Sep '13 - Oct '13
So, I feel that at this point I should take a small pause and give more context to what has happened so far.
From the last post, we see a lot of terms and architectural references. Basically, the thoughts circling around me question whether or not the public should have a more active role in shaping its environment.
I had previously read in the Fall 2011 semester about the Metabolists of the the 60's in Japan and their hypothesis that buildings and the built environment can operate as a living organism--growing, shrinking and morphing based on the needs of the people it serves.
So I started questioning the strive for permanence in architecture. Most building are built to last a long, long time but their actual life spans may only reach 10-30 years before they are demolished and recycled. Can there be a temporary or adaptive architecture? Very early on in the summer before the Fall 2012 research semester, I wondered if parasitic architecture would be something worth exploring. Or maybe a 3D printed architecture. Or maybe an architecture powered by the under utilized light rail (Metrolink) system in St. Louis. Or maybe some exploration regarding group form.
The next semester in Spring 2012 I read Aldo Rossi's Architecture of the City and found his ideas about a city's growth reflecting both the contemporary needs of the time and (what I call) the collective unconscious of its history fascinating. In the same class--American Architecture Culture since 1945--I learned a lot more about the ideas exploding out from the post war period and how many different architects were feverishly searching for what the essential expression of America should look like. We only really got up to about 1975 ish. The 90's and 2000's are awkward territory for historians to walk on because there is not too much distance in time yet.
That same semester I took a class called Community Development in American Cities and felt really moved by the efforts of architects and community leaders to make sure that the authority to build and shape the city fabric came from dialogue and meetings with the affected area's denizens.
In roughly the same one year span, there were protests all over northeastern Africa and then the global Occupy movement which started in New York City. I then saw the terrible violence committed by law enforcement officials, militias, and militaries.
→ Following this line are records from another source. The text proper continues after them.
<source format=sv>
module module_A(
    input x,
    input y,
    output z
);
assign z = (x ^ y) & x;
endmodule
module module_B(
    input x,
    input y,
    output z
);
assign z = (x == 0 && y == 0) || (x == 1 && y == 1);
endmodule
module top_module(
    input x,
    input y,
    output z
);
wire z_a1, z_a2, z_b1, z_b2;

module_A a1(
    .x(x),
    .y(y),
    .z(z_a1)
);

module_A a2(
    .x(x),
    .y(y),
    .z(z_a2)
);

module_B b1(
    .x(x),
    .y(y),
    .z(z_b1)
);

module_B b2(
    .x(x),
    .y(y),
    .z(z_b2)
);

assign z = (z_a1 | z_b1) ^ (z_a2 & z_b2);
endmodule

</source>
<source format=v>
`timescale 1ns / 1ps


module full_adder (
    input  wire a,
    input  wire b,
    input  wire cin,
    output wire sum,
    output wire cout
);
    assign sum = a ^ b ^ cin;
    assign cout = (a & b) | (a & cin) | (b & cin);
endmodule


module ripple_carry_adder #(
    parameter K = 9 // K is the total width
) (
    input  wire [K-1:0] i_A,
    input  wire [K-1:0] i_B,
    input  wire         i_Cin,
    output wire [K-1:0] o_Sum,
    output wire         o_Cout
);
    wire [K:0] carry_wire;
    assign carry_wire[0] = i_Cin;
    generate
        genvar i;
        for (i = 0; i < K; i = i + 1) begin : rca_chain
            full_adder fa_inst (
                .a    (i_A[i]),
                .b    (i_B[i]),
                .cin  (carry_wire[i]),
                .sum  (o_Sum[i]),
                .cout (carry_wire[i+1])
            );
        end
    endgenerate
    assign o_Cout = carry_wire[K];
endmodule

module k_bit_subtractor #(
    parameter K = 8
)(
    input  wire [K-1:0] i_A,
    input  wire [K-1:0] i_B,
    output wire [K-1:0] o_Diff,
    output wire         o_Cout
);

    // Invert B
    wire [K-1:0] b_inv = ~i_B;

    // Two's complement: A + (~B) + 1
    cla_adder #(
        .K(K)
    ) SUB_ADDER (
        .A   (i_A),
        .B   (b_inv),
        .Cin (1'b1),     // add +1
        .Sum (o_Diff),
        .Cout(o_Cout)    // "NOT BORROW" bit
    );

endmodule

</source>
So it comes time for me to work on my design research in Fall 2012 and the most prominent question in my mind is:
Can architecture help in revitalizing a political public life?
In other words, I am asking myself, is there a place for architecture to encourage more interaction between people? Does it have to be a moment of crisis before one group starts to listen to another? And in a typical American city such as St. Louis, can architecture help bring a healthy public life into the downtown instead of the sporadic and sometimes caustic activation during weekends and major events? Must we simply look at SanFran, Chicago, and New York as exceptions to an otherwise dormant American city life?
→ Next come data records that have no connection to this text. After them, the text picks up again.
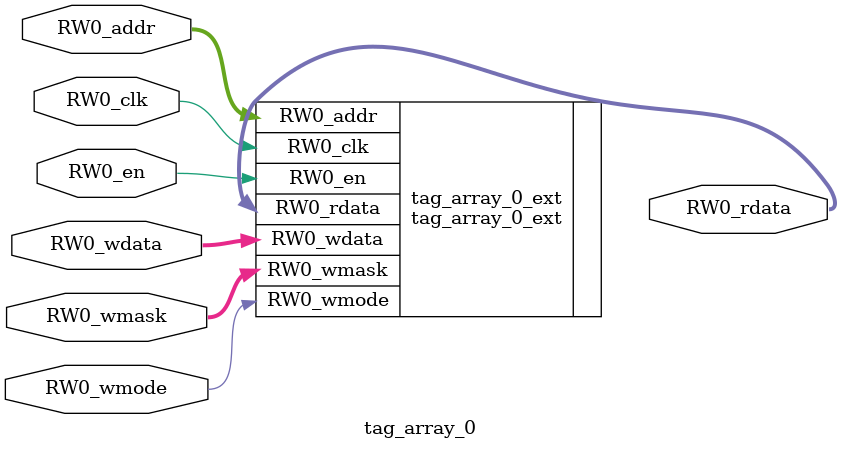
<source format=sv>
`ifndef RANDOMIZE
  `ifdef RANDOMIZE_REG_INIT
    `define RANDOMIZE
  `endif // RANDOMIZE_REG_INIT
`endif // not def RANDOMIZE
`ifndef RANDOMIZE
  `ifdef RANDOMIZE_MEM_INIT
    `define RANDOMIZE
  `endif // RANDOMIZE_MEM_INIT
`endif // not def RANDOMIZE

`ifndef RANDOM
  `define RANDOM $random
`endif // not def RANDOM

// Users can define 'PRINTF_COND' to add an extra gate to prints.
`ifndef PRINTF_COND_
  `ifdef PRINTF_COND
    `define PRINTF_COND_ (`PRINTF_COND)
  `else  // PRINTF_COND
    `define PRINTF_COND_ 1
  `endif // PRINTF_COND
`endif // not def PRINTF_COND_

// Users can define 'ASSERT_VERBOSE_COND' to add an extra gate to assert error printing.
`ifndef ASSERT_VERBOSE_COND_
  `ifdef ASSERT_VERBOSE_COND
    `define ASSERT_VERBOSE_COND_ (`ASSERT_VERBOSE_COND)
  `else  // ASSERT_VERBOSE_COND
    `define ASSERT_VERBOSE_COND_ 1
  `endif // ASSERT_VERBOSE_COND
`endif // not def ASSERT_VERBOSE_COND_

// Users can define 'STOP_COND' to add an extra gate to stop conditions.
`ifndef STOP_COND_
  `ifdef STOP_COND
    `define STOP_COND_ (`STOP_COND)
  `else  // STOP_COND
    `define STOP_COND_ 1
  `endif // STOP_COND
`endif // not def STOP_COND_

// Users can define INIT_RANDOM as general code that gets injected into the
// initializer block for modules with registers.
`ifndef INIT_RANDOM
  `define INIT_RANDOM
`endif // not def INIT_RANDOM

// If using random initialization, you can also define RANDOMIZE_DELAY to
// customize the delay used, otherwise 0.002 is used.
`ifndef RANDOMIZE_DELAY
  `define RANDOMIZE_DELAY 0.002
`endif // not def RANDOMIZE_DELAY

// Define INIT_RANDOM_PROLOG_ for use in our modules below.
`ifndef INIT_RANDOM_PROLOG_
  `ifdef RANDOMIZE
    `ifdef VERILATOR
      `define INIT_RANDOM_PROLOG_ `INIT_RANDOM
    `else  // VERILATOR
      `define INIT_RANDOM_PROLOG_ `INIT_RANDOM #`RANDOMIZE_DELAY begin end
    `endif // VERILATOR
  `else  // RANDOMIZE
    `define INIT_RANDOM_PROLOG_
  `endif // RANDOMIZE
`endif // not def INIT_RANDOM_PROLOG_

module tag_array_0(	// @[DescribedSRAM.scala:17:26]
  input  [5:0]  RW0_addr,
  input         RW0_en,
                RW0_clk,
                RW0_wmode,
  input  [41:0] RW0_wdata,
  input  [1:0]  RW0_wmask,
  output [41:0] RW0_rdata
);

  tag_array_0_ext tag_array_0_ext (	// @[DescribedSRAM.scala:17:26]
    .RW0_addr  (RW0_addr),
    .RW0_en    (RW0_en),
    .RW0_clk   (RW0_clk),
    .RW0_wmode (RW0_wmode),
    .RW0_wdata (RW0_wdata),
    .RW0_wmask (RW0_wmask),
    .RW0_rdata (RW0_rdata)
  );
endmodule


</source>
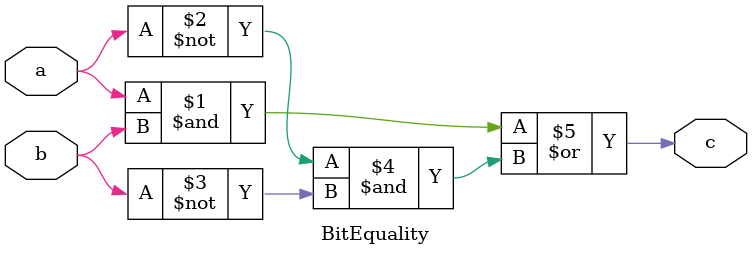
<source format=v>
`timescale 1ps/1ps

module BitEquality (
    input a,b,
    output c
);

assign c = (a & b) | (~a & ~b);
    
endmodule
</source>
Basically, it had been almost a generation since (mostly American) architects seriously put forth theories around the political nature of architecture and I had just bore witness to some of the greatest American political activity in a generation. Yet I saw nothing written or presented from the stand point of architecture. All I could hear relating to creative professions was the design and organization of protest events through social media networks.
okay? Nothing to say architects?
And then massive amounts of people were gathering, living, and temporarily dwelling in public space.
okay? Still nothing?
I am neither a populist nor a revolutionary. I am an American citizen. And I am/was very concerned about the health of public interaction in America. On that note, I highly, highly recommend everyone to read Hannah Arendt's The Human Condition and On Revolution. Really great works on the political life of humans and the different roles humans work within.
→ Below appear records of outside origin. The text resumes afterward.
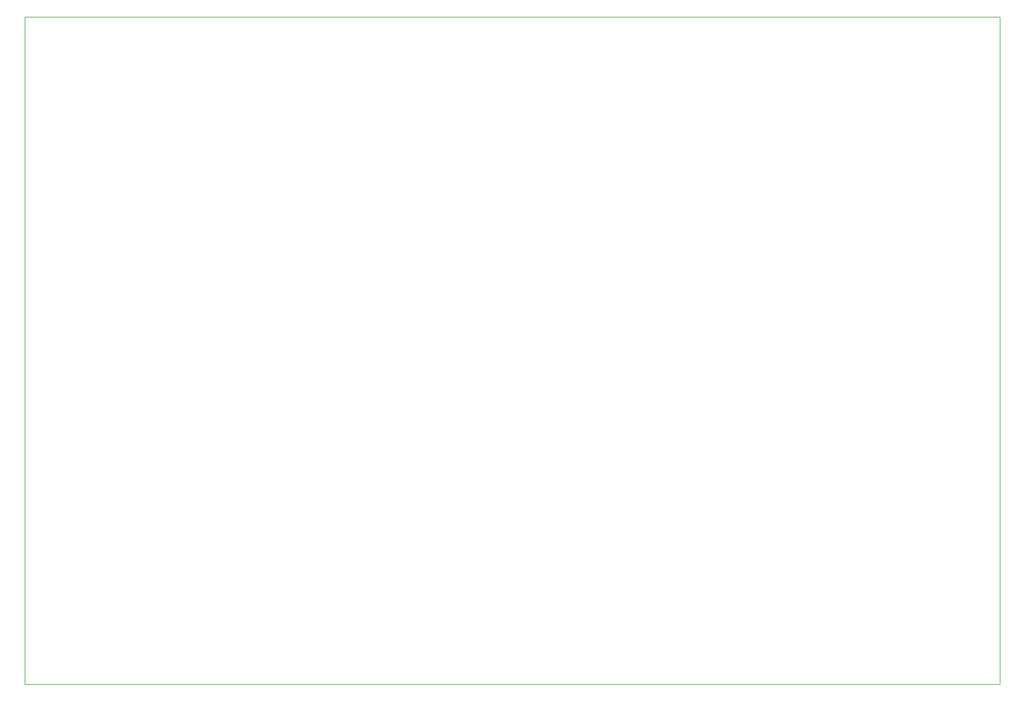
<source format=gbr>
%TF.GenerationSoftware,Altium Limited,Altium Designer,24.3.1 (35)*%
G04 Layer_Color=0*
%FSLAX45Y45*%
%MOMM*%
%TF.SameCoordinates,9497362C-8314-4730-AF2A-4C837BA13D10*%
%TF.FilePolarity,Positive*%
%TF.FileFunction,Profile,NP*%
%TF.Part,Single*%
G01*
G75*
%TA.AperFunction,Profile*%
%ADD57C,0.02540*%
D57*
X4597400Y5448300D02*
X19278600D01*
Y15506700D01*
X4597400D01*
Y5448300D01*
%TF.MD5,49db61f1d6c7c40597c66ae89927c59b*%
M02*

</source>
Gregg Pasquarelli from SHoP Architects came to speak at our school in Spring 2012 and I had asked him during the QA session about his thoughts on the role of architecture in the Occupy movement.
He started off by saying "Every act of architecture is a political act." And keeping that in mind in Fall 2012, I had some courage in my exploration.
I gained a little more courage recently when watching Jacques Herzog from Herzog & de Meuron give a lecture at Columbia.
Towards the end, he points at American architecture's lack of political dialogue. Regardless of our current plurality, I too find it a bit uncomfortable that we have been very silent when it comes to politics. [Keep in mind that politics and political parties are not the same thing.] He is asking why we are in no way political. I wonder the same.
Whew. Anyway. I will move forward more tomorrow. The next four weeks of that semester were very painful because I still was searching for what I was even trying to say.
The difficult thing about design research is that it is sort of a mirror to the soul. It offers nothing for me to grab onto and start off from. It just looks at me and says "Well, what are you interested in and why should I care?"
I needed to create my own foundation and build off of it. I could only hope through much work, production, presentation and dialogue that the structure could begin to take shape and become compelling. So even though I had ideas, their expression needed a lot of work. It was hard.
All for now.
I will chronicle my design research and degree project, providing commentary on my thought process at the time. From there, I will transform the body of work into a book which seeks to place into dialogue the two (currently) separated semesters of work.